I just crawled out of a second story window using a sheet and his clothes for a rope so he wouldn't wake up.
I am so glad I watched Macgyver as a kid.
i either got mauled last night by a velociraptor or an angry lipstick lesbian. could have been both
Also how the fuck did i get like 30 brown napkins
My dinner last night was 3000 calories of beer. Slept kneeling on the floor w/ my head on a couch
Well we were just driving down the street, there was a realtor and a couple walking up the porch of a house for sale, mark sticks his head out, opens his mouth to say something, pukes all down the side of the car, pauses, and yells "THIS IS A PHENOMAL NEIGHBORHOOD YOURE GONNA LOVE IT"
This is the guy who showed up to the first day of class with a 24 pack of coke and a handle of rum in his backpack. He doesnt play by normal people rules.
well what she called a "work function" most people call "doing shots with your boss while people throw napkins at you."

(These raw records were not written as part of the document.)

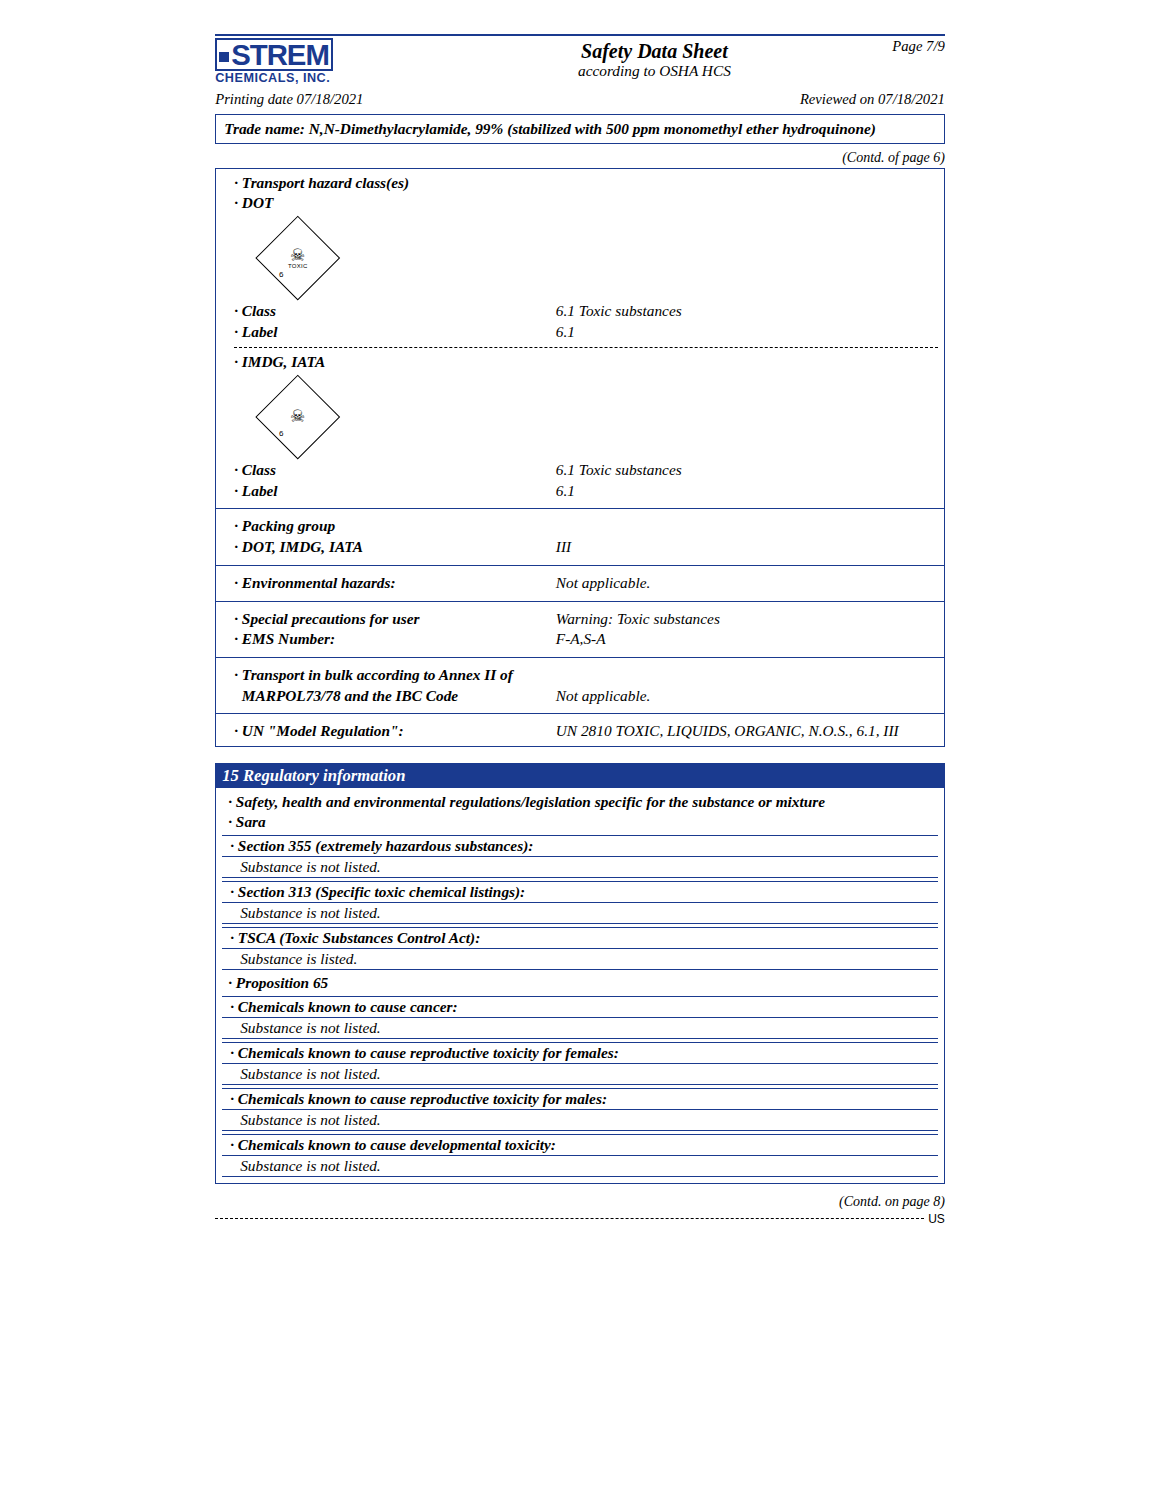STREM
CHEMICALS, INC.
Safety Data Sheet
according to OSHA HCS
Page 7/9
Printing date 07/18/2021
Reviewed on 07/18/2021
Trade name: N,N-Dimethylacrylamide, 99% (stabilized with 500 ppm monomethyl ether hydroquinone)
(Contd. of page 6)
· Transport hazard class(es)
· DOT
☠
TOXIC
6
· Class 6.1 Toxic substances
· Label 6.1
· IMDG, IATA
☠
6
· Class 6.1 Toxic substances
· Label 6.1
· Packing group
· DOT, IMDG, IATA III
· Environmental hazards: Not applicable.
· Special precautions for user Warning: Toxic substances
· EMS Number: F-A,S-A
· Transport in bulk according to Annex II of
MARPOL73/78 and the IBC Code Not applicable.
· UN "Model Regulation": UN 2810 TOXIC, LIQUIDS, ORGANIC, N.O.S., 6.1, III
15 Regulatory information
· Safety, health and environmental regulations/legislation specific for the substance or mixture
· Sara
· Section 355 (extremely hazardous substances):
Substance is not listed.
· Section 313 (Specific toxic chemical listings):
Substance is not listed.
· TSCA (Toxic Substances Control Act):
Substance is listed.
· Proposition 65
· Chemicals known to cause cancer:
Substance is not listed.
· Chemicals known to cause reproductive toxicity for females:
Substance is not listed.
· Chemicals known to cause reproductive toxicity for males:
Substance is not listed.
· Chemicals known to cause developmental toxicity:
Substance is not listed.
(Contd. on page 8)
US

Well on a positive note, crystal light now comes in margarita flavor
We smoked a bowl, ate popcorn, and watched her lava lamp for an hour. it was a quality bonding experience
Found out it was only pneumonia. We celebrated hydrocodone cough syrup. Two long island ice teas at lunch and the random white powder we found in her purse. Mother of the year award.
Idk man, she was drunker than me and i was sitting there talking to a raccoon about it's broken leg.
He has blue eyes of sex and i am powerless against them
Doesn't tell me where my computer chair went but good to know
30% sure Kevin and I just adopted a cat. Talk to me when the sun's up but I really feel like that's a thing.
I woke up in the bathtub with money shoved down my pants. I must've done something right.
I'm sorry about the fire. I was too fucked up to do science, apparently.